* _Direction 1_
Rewrite the paragraph of the beekeeping diary that begins "Chamomile’s moods can be as unpredictable" as a concise bulleted list that keeps its main facts.
* _Direction 2_
Render this sentence from the beekeeping diary in French: "A flower has a negative charge that gives off an electrical signal to a bee."
* _Direction 3_
Answer these questions using the beekeeping diary:
(a) On which frame was Chamomile found?
(b) What kind of bee was seen hovering over a clover?
(c) Who presented the BBC drama Hive Alive?

* _Selected excerpt_
+===+

Chamomile’s moods can be as unpredictable as the British weather, so we’re never sure what to expect. We wanted to reduce her nest from a double-brood to a single-brood. I found Chamomile on the second frame and caged her to keep her safe during the procedure. We moved the frames of brood into one box and put the frames of honey into another box. Emily shook the bees into the bottom box as I held Chamomile safe and then released the queen back into her nest with the queen excluder placed on top. An empty brood box was placed between the brood nest and the brood box with honey frames to create a space that will encourage the bees to rob the honey from the top and take it down below. Emily scored the honey frames with her hive tool to make the task easier for the workers.

By then another beekeeper had arrived to check his hive and Albert turned up too. “Is it Saturday?” he asked.


When John picked me up the weather was still clear, so we went for a walk around the 14th-century grounds of St Mary’s and stopped to sit on the green. I watched a common carder bee hovering over a clover before visiting its neighbour.

As a beekeeper and an aromatherapist I was doubly pleased to find out that bees and flowers do ‘talk’ to each other. In a wonderful new BBC bee drama Hive Alive, presented by Chris Packham and Martha Kearney, the secret language of flowers and bees was revealed. A flower has a negative charge that gives off an electrical signal to a bee. The bee has a positive charge that changes the electrical field of the flower when it lands to forage. This tells other bees that the flower has been visited and to come back later when it has replenished its supplies of nectar and pollen. Just amazing.

Hive Alive episode one aired on BBC2 this week and the second episode is due on Tuesday 22 July, 8pm, BBC2. I can’t wait!

+===+

Records

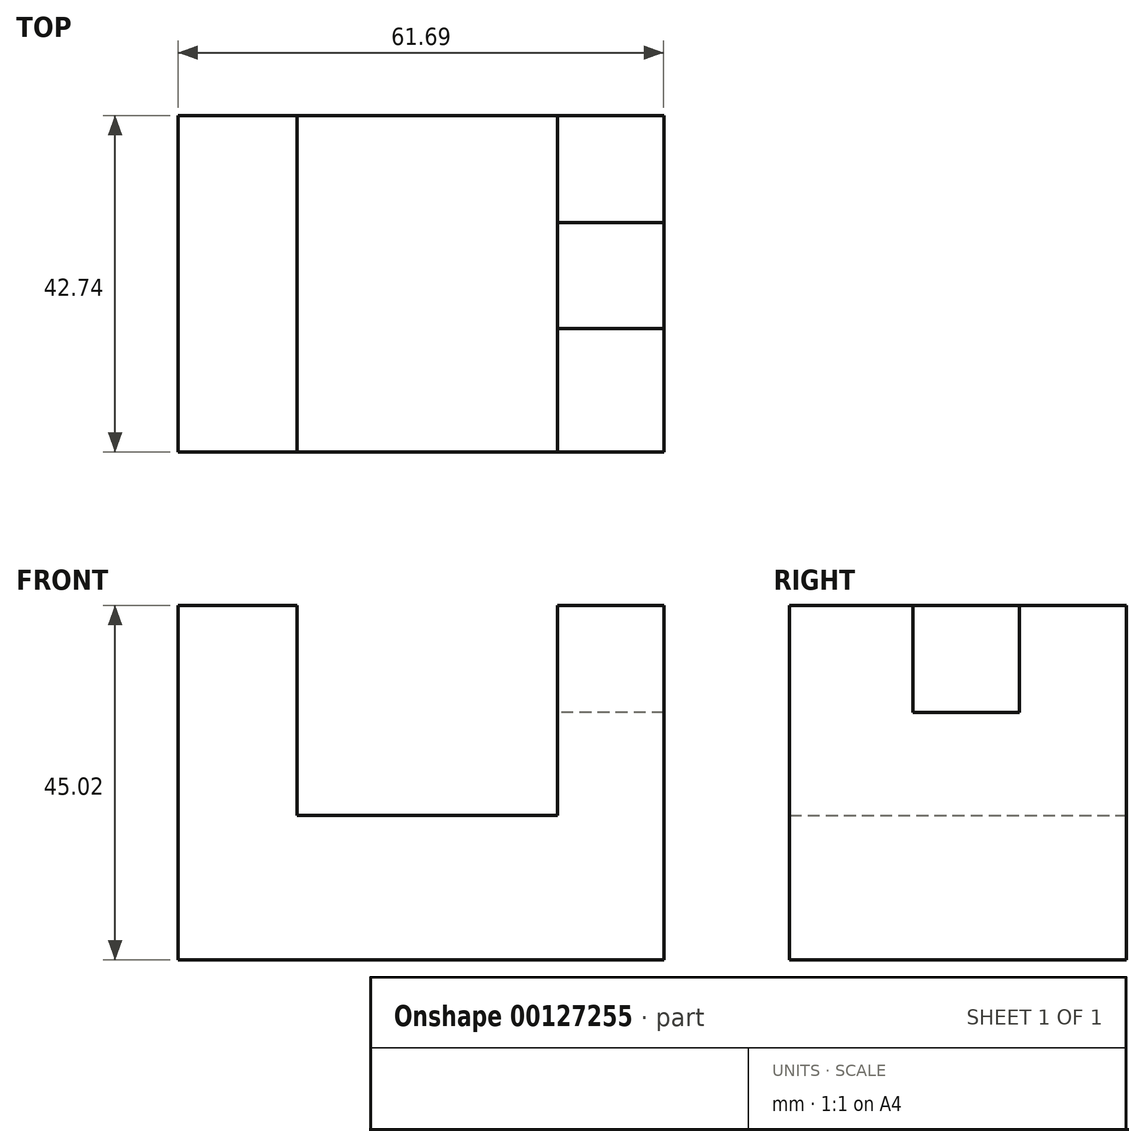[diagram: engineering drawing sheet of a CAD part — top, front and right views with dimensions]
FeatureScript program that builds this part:
annotation { "Feature Type Name" : "Feature", "Feature Type Description" : "" }
export const myFeature = defineFeature(function(context is Context, id is Id, definition is map)
    precondition{}
    {
        {
            var Q0;
            Q0=qCreatedBy(makeId("Front.planeOp"),FACE);
            var sketch = newSketch(context, id + "F0", { "sketchPlane" : qUnion([Q0])});
            skLineSegment(sketch, "E0.bottom", {"start": v(0, 0) * mm, "end": v(61.7, 0) * mm});
            skLineSegment(sketch, "E0.top", {"start": v(0, 45.02) * mm, "end": v(15.14, 45.02) * mm});
            skLineSegment(sketch, "E0.left", {"start": v(0, 0) * mm, "end": v(0, 45.02) * mm});
            skLineSegment(sketch, "E0.right", {"start": v(61.7, 0) * mm, "end": v(61.7, 45.02) * mm});
            skLineSegment(sketch, "E1.top", {"start": v(15.14, 18.35) * mm, "end": v(48.19, 18.35) * mm});
            skLineSegment(sketch, "E1.left", {"start": v(15.14, 45.02) * mm, "end": v(15.14, 18.35) * mm});
            skLineSegment(sketch, "E1.right", {"start": v(48.19, 45.02) * mm, "end": v(48.19, 18.35) * mm});
            skLineSegment(sketch, "E2.trimOffspring", {"start": v(48.19, 45.02) * mm, "end": v(61.7, 45.02) * mm});
            skSolve(sketch);
        }
        {
            var Q0;
            Q0=makeQuery(id+"F0.imprint","IMPRINT",FACE,{"disambiguationData":[TD([[makeQuery(id+"F0.imprint","IMPRINT",EDGE,{"derivedFrom":sQuery(id+"F0.wireOp",EDGE,"E0.bottom")}),1.0]])]});
            extrude(context, id + "F1", {"entities" : qUnion([Q0]), "depth" : 42.74 * mm});
        }
        {
            var Q0;
            Q0=makeQuery(id+"F1.opExtrude","SWEPT_FACE",FACE,{"disambiguationData":[OSD([sQuery(id+"F0.wireOp",EDGE,"E2.trimOffspring")])]});
            var sketch = newSketch(context, id + "F2", { "sketchPlane" : qUnion([Q0])});
            skLineSegment(sketch, "E3.bottom", {"start": v(61.7, -27.08) * mm, "end": v(48.19, -27.08) * mm});
            skLineSegment(sketch, "E3.top", {"start": v(61.7, -13.58) * mm, "end": v(48.19, -13.58) * mm});
            skLineSegment(sketch, "E3.left", {"start": v(61.7, -27.08) * mm, "end": v(61.7, -13.58) * mm});
            skLineSegment(sketch, "E3.right", {"start": v(48.19, -27.08) * mm, "end": v(48.19, -13.58) * mm});
            skSolve(sketch);
        }
        {
            var Q0;
            Q0=makeQuery(id+"F2.imprint","IMPRINT",FACE,{"disambiguationData":[TD([[makeQuery(id+"F2.imprint","IMPRINT",EDGE,{"derivedFrom":sQuery(id+"F2.wireOp",EDGE,"E3.bottom")}),-1.0]])]});
            extrude(context, id + "F3", {"entities" : qUnion([Q0]), "operationType" : NewBodyOperationType.REMOVE, "oppositeDirection" : true, "depth" : 13.58 * mm});
        }
    });
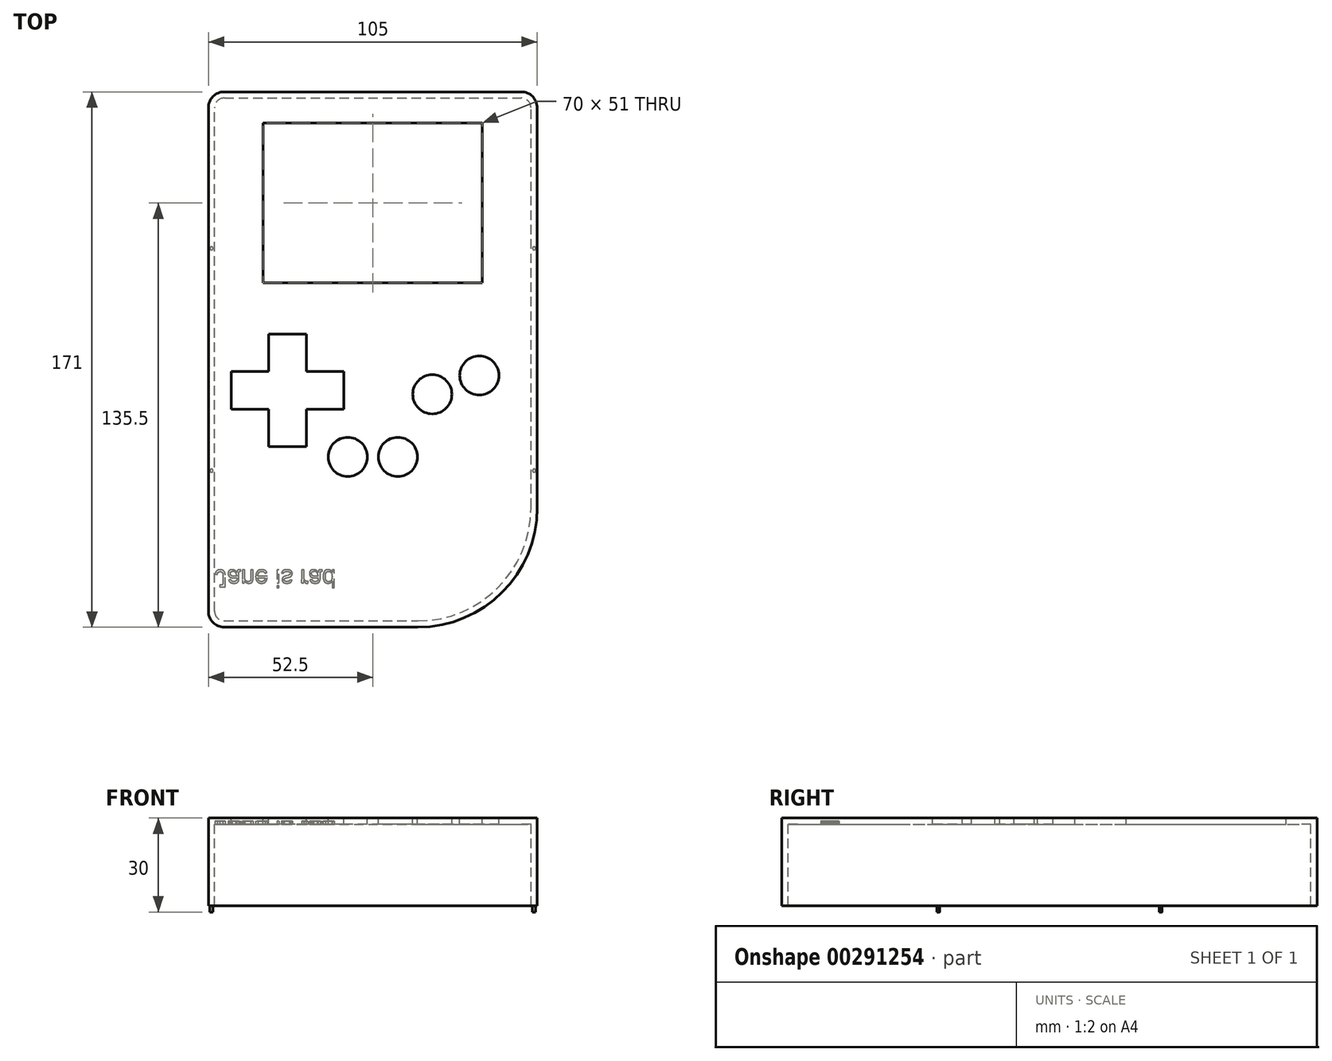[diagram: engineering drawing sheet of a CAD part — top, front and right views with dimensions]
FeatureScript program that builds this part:
annotation { "Feature Type Name" : "Feature", "Feature Type Description" : "" }
export const myFeature = defineFeature(function(context is Context, id is Id, definition is map)
    precondition{}
    {
        {
            var Q0;
            Q0=qCreatedBy(makeId("Top.planeOp"),FACE);
            var sketch = newSketch(context, id + "F0", { "sketchPlane" : qUnion([Q0])});
            skLineSegment(sketch, "E0.bottom", {"start": v(0, 0) * mm, "end": v(105, 0) * mm});
            skLineSegment(sketch, "E0.top", {"start": v(0, 171) * mm, "end": v(105, 171) * mm});
            skLineSegment(sketch, "E0.left", {"start": v(0, 0) * mm, "end": v(0, 171) * mm});
            skLineSegment(sketch, "E0.right", {"start": v(105, 0) * mm, "end": v(105, 171) * mm});
            skSolve(sketch);
        }
        {
            var Q0;
            Q0=makeQuery(id+"F0.imprint","IMPRINT",FACE,{"disambiguationData":[TD([[makeQuery(id+"F0.imprint","IMPRINT",EDGE,{"derivedFrom":sQuery(id+"F0.wireOp",EDGE,"E0.bottom")}),1.0]])]});
            extrude(context, id + "F1", {"entities" : qUnion([Q0]), "depth" : 28 * mm});
        }
        {
            var Q0;
            Q0=makeQuery(id+"F1.opExtrude","CAP_FACE",FACE,{"disambiguationData":[OSD([sQuery(id+"F0.wireOp",EDGE,"E0.bottom"),sQuery(id+"F0.wireOp",EDGE,"E0.top"),sQuery(id+"F0.wireOp",EDGE,"E0.left"),sQuery(id+"F0.wireOp",EDGE,"E0.right")])],"isStart":false});
            var sketch = newSketch(context, id + "F2", { "sketchPlane" : qUnion([Q0])});
            skLineSegment(sketch, "E1", {"start": v(52.5, 171) * mm, "end": v(52.5, 0) * mm, "construction": true});
            skLineSegment(sketch, "E2", {"start": v(25.09, 171) * mm, "end": v(25.09, 161) * mm, "construction": true});
            skLineSegment(sketch, "E3.bottom", {"start": v(17.5, 161) * mm, "end": v(87.5, 161) * mm});
            skLineSegment(sketch, "E3.top", {"start": v(17.5, 110) * mm, "end": v(87.5, 110) * mm});
            skLineSegment(sketch, "E3.left", {"start": v(17.5, 161) * mm, "end": v(17.5, 110) * mm});
            skLineSegment(sketch, "E3.right", {"start": v(87.5, 161) * mm, "end": v(87.5, 110) * mm});
            skLineSegment(sketch, "E4", {"start": v(0, 144.67) * mm, "end": v(17.5, 144.67) * mm, "construction": true});
            skLineSegment(sketch, "E5", {"start": v(87.5, 135.5) * mm, "end": v(105, 135.5) * mm, "construction": true});
            skLineSegment(sketch, "E6.bottom", {"start": v(7.25, 93.64) * mm, "end": v(43.25, 93.64) * mm, "construction": true});
            skLineSegment(sketch, "E6.top", {"start": v(7.25, 57.64) * mm, "end": v(43.25, 57.64) * mm, "construction": true});
            skLineSegment(sketch, "E6.left", {"start": v(7.25, 93.64) * mm, "end": v(7.25, 57.64) * mm, "construction": true});
            skLineSegment(sketch, "E6.right", {"start": v(43.25, 93.64) * mm, "end": v(43.25, 57.64) * mm, "construction": true});
            skLineSegment(sketch, "E7", {"start": v(7.25, 81.64) * mm, "end": v(19.25, 81.64) * mm});
            skLineSegment(sketch, "E8", {"start": v(19.25, 81.64) * mm, "end": v(19.25, 93.64) * mm});
            skLineSegment(sketch, "E9", {"start": v(31.25, 93.64) * mm, "end": v(31.25, 81.64) * mm});
            skLineSegment(sketch, "E10", {"start": v(31.25, 81.64) * mm, "end": v(43.25, 81.64) * mm});
            skLineSegment(sketch, "E11", {"start": v(43.25, 69.64) * mm, "end": v(31.25, 69.64) * mm});
            skLineSegment(sketch, "E12", {"start": v(31.25, 69.64) * mm, "end": v(31.25, 57.64) * mm});
            skLineSegment(sketch, "E13", {"start": v(7.25, 69.64) * mm, "end": v(19.25, 69.64) * mm});
            skLineSegment(sketch, "E14", {"start": v(19.25, 69.64) * mm, "end": v(19.25, 57.64) * mm});
            skCircle(sketch, "E15", {"center": v(86.5, 80.39) * mm, "radius": 6.25 * mm});
            skCircle(sketch, "E16", {"center": v(71.5, 74.39) * mm, "radius": 6.25 * mm});
            skCircle(sketch, "E17", {"center": v(44.5, 54.39) * mm, "radius": 6.25 * mm});
            skCircle(sketch, "E18", {"center": v(60.5, 54.39) * mm, "radius": 6.25 * mm});
            skLineSegment(sketch, "E19", {"start": v(44.5, 54.39) * mm, "end": v(0, 54.39) * mm, "construction": true});
            skLineSegment(sketch, "E20", {"start": v(60.5, 54.39) * mm, "end": v(105, 54.39) * mm, "construction": true});
            skLineSegment(sketch, "E21", {"start": v(19.25, 93.64) * mm, "end": v(31.25, 93.64) * mm});
            skLineSegment(sketch, "E22", {"start": v(43.25, 81.64) * mm, "end": v(43.25, 69.64) * mm});
            skLineSegment(sketch, "E23", {"start": v(31.25, 57.64) * mm, "end": v(19.25, 57.64) * mm});
            skLineSegment(sketch, "E24", {"start": v(7.25, 69.64) * mm, "end": v(7.25, 81.64) * mm});
            skLineSegment(sketch, "E25", {"start": v(65.25, 74.39) * mm, "end": v(43.25, 74.39) * mm, "construction": true});
            skLineSegment(sketch, "E26", {"start": v(71.5, 74.39) * mm, "end": v(65.25, 74.39) * mm, "construction": true});
            skLineSegment(sketch, "E27", {"start": v(60.5, 54.39) * mm, "end": v(60.5, 48.14) * mm, "construction": true});
            skLineSegment(sketch, "E28", {"start": v(60.5, 48.14) * mm, "end": v(71.5, 48.14) * mm, "construction": true});
            skLineSegment(sketch, "E29", {"start": v(71.5, 74.39) * mm, "end": v(71.5, 68.14) * mm, "construction": true});
            skLineSegment(sketch, "E30", {"start": v(71.5, 68.14) * mm, "end": v(71.5, 48.14) * mm, "construction": true});
            skLineSegment(sketch, "E31", {"start": v(44.5, 54.39) * mm, "end": v(38.25, 54.39) * mm, "construction": true});
            skSolve(sketch);
        }
        {
            var Q0;
            Q0=makeQuery(id+"F1.opExtrude","SWEPT_EDGE",EDGE,{"disambiguationData":[OSD([sQuery(id+"F0.wireOp",EDGE,"E0.bottom"),sQuery(id+"F0.wireOp",EDGE,"E0.right")])]});
            fillet(context, id + "F3", {"entities" : qUnion([Q0]), "radius" : 38.1 * mm, "tangentPropagation" : true, "allowEdgeOverflow" : false});
        }
        {
            var Q0;
            Q0=makeQuery(id+"F1.opExtrude","SWEPT_EDGE",EDGE,{"disambiguationData":[OSD([sQuery(id+"F0.wireOp",EDGE,"E0.bottom"),sQuery(id+"F0.wireOp",EDGE,"E0.left")])]});
            var Q1;
            Q1=makeQuery(id+"F1.opExtrude","SWEPT_EDGE",EDGE,{"disambiguationData":[OSD([sQuery(id+"F0.wireOp",EDGE,"E0.top"),sQuery(id+"F0.wireOp",EDGE,"E0.left")])]});
            var Q2;
            Q2=makeQuery(id+"F1.opExtrude","SWEPT_EDGE",EDGE,{"disambiguationData":[OSD([sQuery(id+"F0.wireOp",EDGE,"E0.top"),sQuery(id+"F0.wireOp",EDGE,"E0.right")])]});
            fillet(context, id + "F4", {"entities" : qUnion([Q0, Q1, Q2]), "radius" : 5.08 * mm, "tangentPropagation" : true, "allowEdgeOverflow" : false});
        }
        {
            var Q0;
            Q0=makeQuery(id+"F1.opExtrude","CAP_FACE",FACE,{"disambiguationData":[OSD([sQuery(id+"F0.wireOp",EDGE,"E0.bottom"),sQuery(id+"F0.wireOp",EDGE,"E0.top"),sQuery(id+"F0.wireOp",EDGE,"E0.left"),sQuery(id+"F0.wireOp",EDGE,"E0.right")])],"isStart":true});
            shell(context, id + "F5", {"entities" : qUnion([Q0]), "thickness" : 2 * mm});
        }
        {
            var Q0;
            Q0 = qSketchRegion(id + "F2", true);
            extrude(context, id + "F6", {"entities" : qUnion([Q0]), "operationType" : NewBodyOperationType.REMOVE, "endBound" : BoundingType.UP_TO_NEXT, "oppositeDirection" : true, "depth" : 25.4 * mm});
        }
        {
            var Q0;
            Q0=makeQuery(id+"F5.opShell","OFFSET_FACE",FACE,{"disambiguationData":[OSD([sQuery(id+"F0.wireOp",EDGE,"E0.bottom"),sQuery(id+"F0.wireOp",EDGE,"E0.top"),sQuery(id+"F0.wireOp",EDGE,"E0.left"),sQuery(id+"F0.wireOp",EDGE,"E0.right")])]});
            var sketch = newSketch(context, id + "F7", { "sketchPlane" : qUnion([Q0])});
            skText(sketch, "E32", { "text": "Jane is rad", "fontName": "Arimo-Regular.ttf"});
            skPoint(sketch, "E33", {"position": v(92.43, -12.57) * mm});
            const initialGuessF7  = {"E32": [0.002, -0.01827, 1, 0, 0.0057]};
            skSetInitialGuess(sketch, initialGuessF7);
            skSolve(sketch);
        }
        {
            var Q0;
            Q0 = qSketchRegion(id + "F7", true);
            extrude(context, id + "F8", {"entities" : qUnion([Q0]), "operationType" : NewBodyOperationType.REMOVE, "oppositeDirection" : true, "depth" : 1 * mm});
        }
        {
            var Q0;
            Q0=makeQuery(id+"F0.imprint","IMPRINT",FACE,{"disambiguationData":[TD([[makeQuery(id+"F0.imprint","IMPRINT",EDGE,{"derivedFrom":sQuery(id+"F0.wireOp",EDGE,"E0.bottom")}),1.0]])]});
            var sketch = newSketch(context, id + "F9", { "sketchPlane" : qUnion([Q0])});
            skLineSegment(sketch, "E34.bottom", {"start": v(105, 171) * mm, "end": v(0, 171) * mm, "construction": true});
            skLineSegment(sketch, "E34.top", {"start": v(105, 0) * mm, "end": v(0, 0) * mm, "construction": true});
            skLineSegment(sketch, "E34.left", {"start": v(105, 171) * mm, "end": v(105, 0) * mm, "construction": true});
            skLineSegment(sketch, "E34.right", {"start": v(0, 171) * mm, "end": v(0, 0) * mm, "construction": true});
            skLineSegment(sketch, "E35", {"start": v(104, 171) * mm, "end": v(104, 121) * mm, "construction": true});
            skLineSegment(sketch, "E36", {"start": v(1, 171) * mm, "end": v(1, 121) * mm, "construction": true});
            skLineSegment(sketch, "E37", {"start": v(104, 0) * mm, "end": v(104, 50) * mm, "construction": true});
            skLineSegment(sketch, "E38", {"start": v(1, 0) * mm, "end": v(1, 50) * mm, "construction": true});
            skLineSegment(sketch, "E39", {"start": v(105, 159.53) * mm, "end": v(104, 159.53) * mm, "construction": true});
            skLineSegment(sketch, "E40", {"start": v(0, 155.67) * mm, "end": v(1, 155.67) * mm, "construction": true});
            skLineSegment(sketch, "E41", {"start": v(0, 31.8) * mm, "end": v(1, 31.8) * mm, "construction": true});
            skLineSegment(sketch, "E42", {"start": v(105, 37.66) * mm, "end": v(104, 37.66) * mm});
            skCircle(sketch, "E43", {"center": v(104, 50) * mm, "radius": 0.5 * mm});
            skCircle(sketch, "E44", {"center": v(1, 50) * mm, "radius": 0.5 * mm});
            skCircle(sketch, "E45", {"center": v(1, 121) * mm, "radius": 0.5 * mm});
            skCircle(sketch, "E46", {"center": v(104, 121) * mm, "radius": 0.5 * mm});
            skSolve(sketch);
        }
        {
            var Q0;
            Q0 = qSketchRegion(id + "F9", true);
            extrude(context, id + "F10", {"entities" : qUnion([Q0]), "operationType" : NewBodyOperationType.ADD, "oppositeDirection" : true, "depth" : 2 * mm});
        }
    });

+===+

* _Correct response 1_
- Chamomile's moods are unpredictable.
- The aim was to reduce her nest from a double-brood to a single-brood.
- Chamomile was found on the second frame and caged for safety during the procedure.
- The brood frames were moved into one box and the honey frames into another.
- Emily shook the bees into the bottom box. Chamomile was then released back into her nest, with the queen excluder on top.
- An empty brood box was placed between the brood nest and the box of honey frames. The space encourages the bees to rob the honey from the top and take it down below.
- Emily scored the honey frames with her hive tool to make the task easier for the workers.

* _Correct response 2_
Une fleur possède une charge négative qui émet un signal électrique vers une abeille.

* _Correct response 3_
(a) The second frame.
(b) A common carder bee.
(c) Chris Packham and Martha Kearney.